Training camp has changed a lot from the playing days of John Riggins, when camp used to run for six-eight weeks in Carlisle, Pa.
Back then, two-a-day practices were fully padded and full contact, seven days a week. How else could athletes prepare for the grind of an NFL season?
Standing on the sidelines at the Bon Secours Washington Redskins Training Center, Riggins grimaced thinking back on his training camp memories.
"Oh man, I didn't like it," he said. "It's funny, when they blew the whistle to end practice [today], I felt relieved even though I hadn't done anything except shake hands and smile."
While Riggins may personify old-school, smash-mouth football, he was no fan of the training camp practices of his time.
"Remember, it was a different era back then," he told Redskins Nation's Larry Michael. "As a running back, I got to slide on a lot of stuff. There was some hitting, but the guys up front, the Hogs, were the guys really going at it all the time. I just kind of hung back.
"Of course, when they got to the passing part of practice, I got to sit on the sidelines with my helmet. I would tell people if I caught a pass, something had gone drastically wrong."
Riggins, like Redskins head coach Mike Shanahan, has long advocated smarter training above harder training.
"I was talking to Coach Shanahan about what we went through compared to now. There's a pretty big different in the mindsets between then and now," he said. "Common sense is something you like to live by. Finally, I'm getting to see a little bit of it."
Despite the cringe-worthy memories of his own training camp, Riggins said he was excited to be at training camp, taking in practice the Bon Secours Washington Redskins Training Center for the first time.
"You know what, it feels right," he said with a smile. "I had a good chance to talk to [Redskins owner] Dan [Snyder], and I got a good chance to talk to Mike [Shanahan] and [general manager] Bruce [Allen].
"It couldn't be better. They have a great facility down here."
It was also Riggins' first opportunity to see current Redskins star running back Alfred Morris in action, as a busy work schedule kept him away from TVs last season.
But that doesn't mean Riggins was unaware of Morris' historical rookie season, where he rushed for 1,613 yards on 335 carries, with 13 touchdowns.
"I didn't really get a chance to watch him play because I was travelling so much last year, but I got to see you guys do an interview with him, and I told him I felt like I've known him my entire life," he said. "[Morris] is clearly a guys who is very coachable and a guy who is always out there giving it his best shot."

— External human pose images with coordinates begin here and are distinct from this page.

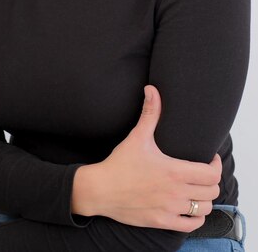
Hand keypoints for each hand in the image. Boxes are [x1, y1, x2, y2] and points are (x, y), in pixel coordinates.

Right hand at [92, 85, 221, 231]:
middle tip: (203, 173)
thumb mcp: (137, 136)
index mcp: (174, 171)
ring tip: (197, 189)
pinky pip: (191, 225)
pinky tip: (189, 207)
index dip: (216, 165)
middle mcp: (176, 192)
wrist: (100, 189)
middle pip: (212, 191)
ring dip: (204, 199)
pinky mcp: (163, 222)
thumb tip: (152, 89)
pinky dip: (195, 218)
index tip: (209, 159)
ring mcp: (170, 209)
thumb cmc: (120, 163)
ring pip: (204, 209)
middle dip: (211, 181)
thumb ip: (150, 113)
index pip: (211, 174)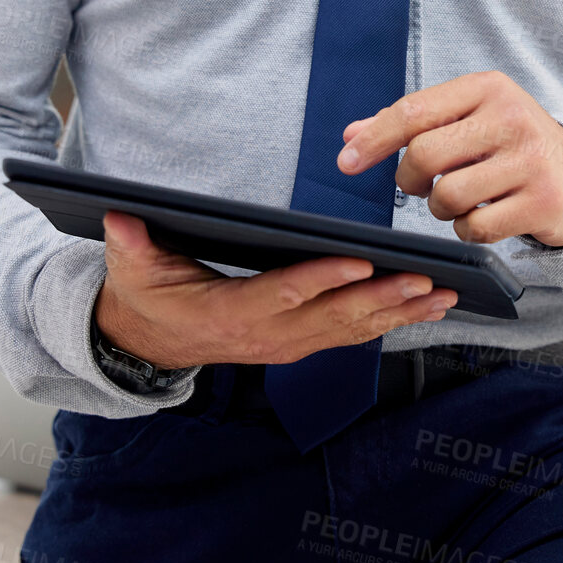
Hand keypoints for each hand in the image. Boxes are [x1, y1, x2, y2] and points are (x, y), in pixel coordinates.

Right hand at [93, 212, 458, 370]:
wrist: (149, 342)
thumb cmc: (147, 297)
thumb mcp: (132, 270)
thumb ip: (130, 245)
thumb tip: (120, 216)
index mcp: (231, 314)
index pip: (285, 295)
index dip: (324, 279)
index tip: (362, 261)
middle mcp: (266, 337)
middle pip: (333, 318)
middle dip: (383, 299)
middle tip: (427, 280)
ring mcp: (286, 346)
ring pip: (350, 332)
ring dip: (398, 315)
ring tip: (443, 296)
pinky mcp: (299, 344)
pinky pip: (350, 336)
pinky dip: (389, 323)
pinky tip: (423, 308)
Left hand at [337, 71, 562, 247]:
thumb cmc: (509, 144)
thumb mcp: (468, 119)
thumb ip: (411, 125)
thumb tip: (350, 135)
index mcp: (487, 87)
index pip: (415, 110)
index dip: (374, 139)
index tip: (345, 162)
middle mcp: (512, 116)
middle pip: (424, 156)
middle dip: (410, 180)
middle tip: (421, 185)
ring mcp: (531, 159)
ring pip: (447, 196)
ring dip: (441, 209)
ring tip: (461, 200)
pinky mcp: (543, 201)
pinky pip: (476, 228)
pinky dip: (468, 230)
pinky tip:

Riggins, the Redskins' all-time leader in rushing yards (7,472), has never been concerned with his franchise marks and predicted that Morris had a very bright future.
"I think what he accomplished last season is nothing short of fantastic," Riggins said. "What he accomplished as a rookie, the fourth-most ever as a rookie, you know, the sky is the limit for him."
Riggo On The Range
When Riggins isn't in the public eye, he can usually be found in the great outdoors—if he can be found at all.
But thanks to his newest outdoors show, Riggo On The Range, Comcast viewers will have a chance to follow Riggins as he leads his friends and former teammates on wild adventures in the Riggins RV.
"That's who I am. I mean, let's face it, that's not much of a stretch for me," he said of the show's simple principles. "I kind of tell people about the show that it's actually a cooking show, because I love to cook, and I think wild game is one of the most delicious things you can eat.
"We shop in the national forests. We don't go down to the supermarket. It's all about the socialization of the hunt or fishing trip where you have a good time. You still bring back something for the family and friends and still get that social part of it."
"I'd like to thank them for letting me broadcast to my home fans. This whole area, these are my guys in this D.C.-area and Virginia and Maryland."